___ Data provided
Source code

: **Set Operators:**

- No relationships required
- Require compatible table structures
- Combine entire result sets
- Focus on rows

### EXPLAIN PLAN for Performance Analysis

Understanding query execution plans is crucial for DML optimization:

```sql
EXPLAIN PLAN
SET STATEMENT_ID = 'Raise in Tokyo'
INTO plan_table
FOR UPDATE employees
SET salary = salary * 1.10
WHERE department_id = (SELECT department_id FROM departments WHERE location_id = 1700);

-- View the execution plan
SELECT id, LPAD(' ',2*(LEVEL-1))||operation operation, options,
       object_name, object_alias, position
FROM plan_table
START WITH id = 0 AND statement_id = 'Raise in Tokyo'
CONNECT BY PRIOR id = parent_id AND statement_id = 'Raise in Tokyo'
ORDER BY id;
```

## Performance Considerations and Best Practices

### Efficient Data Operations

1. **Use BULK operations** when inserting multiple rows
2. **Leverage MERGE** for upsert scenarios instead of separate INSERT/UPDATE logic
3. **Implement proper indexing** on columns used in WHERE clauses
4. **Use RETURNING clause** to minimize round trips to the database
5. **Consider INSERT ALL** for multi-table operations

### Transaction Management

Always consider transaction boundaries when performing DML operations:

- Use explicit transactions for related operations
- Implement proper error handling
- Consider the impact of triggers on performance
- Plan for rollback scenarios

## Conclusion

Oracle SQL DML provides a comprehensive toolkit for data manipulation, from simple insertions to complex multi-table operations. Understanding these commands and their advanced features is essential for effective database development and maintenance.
______
Generate an exact reproduction of all entries.

Source code

: **Set Operators:**

- No relationships required
- Require compatible table structures
- Combine entire result sets
- Focus on rows

### EXPLAIN PLAN for Performance Analysis

Understanding query execution plans is crucial for DML optimization:

```sql
EXPLAIN PLAN
SET STATEMENT_ID = 'Raise in Tokyo'
INTO plan_table
FOR UPDATE employees
SET salary = salary * 1.10
WHERE department_id = (SELECT department_id FROM departments WHERE location_id = 1700);

-- View the execution plan
SELECT id, LPAD(' ',2*(LEVEL-1))||operation operation, options,
       object_name, object_alias, position
FROM plan_table
START WITH id = 0 AND statement_id = 'Raise in Tokyo'
CONNECT BY PRIOR id = parent_id AND statement_id = 'Raise in Tokyo'
ORDER BY id;
```

## Performance Considerations and Best Practices

### Efficient Data Operations

1. **Use BULK operations** when inserting multiple rows
2. **Leverage MERGE** for upsert scenarios instead of separate INSERT/UPDATE logic
3. **Implement proper indexing** on columns used in WHERE clauses
4. **Use RETURNING clause** to minimize round trips to the database
5. **Consider INSERT ALL** for multi-table operations

### Transaction Management

Always consider transaction boundaries when performing DML operations:

- Use explicit transactions for related operations
- Implement proper error handling
- Consider the impact of triggers on performance
- Plan for rollback scenarios

## Conclusion

Oracle SQL DML provides a comprehensive toolkit for data manipulation, from simple insertions to complex multi-table operations. Understanding these commands and their advanced features is essential for effective database development and maintenance.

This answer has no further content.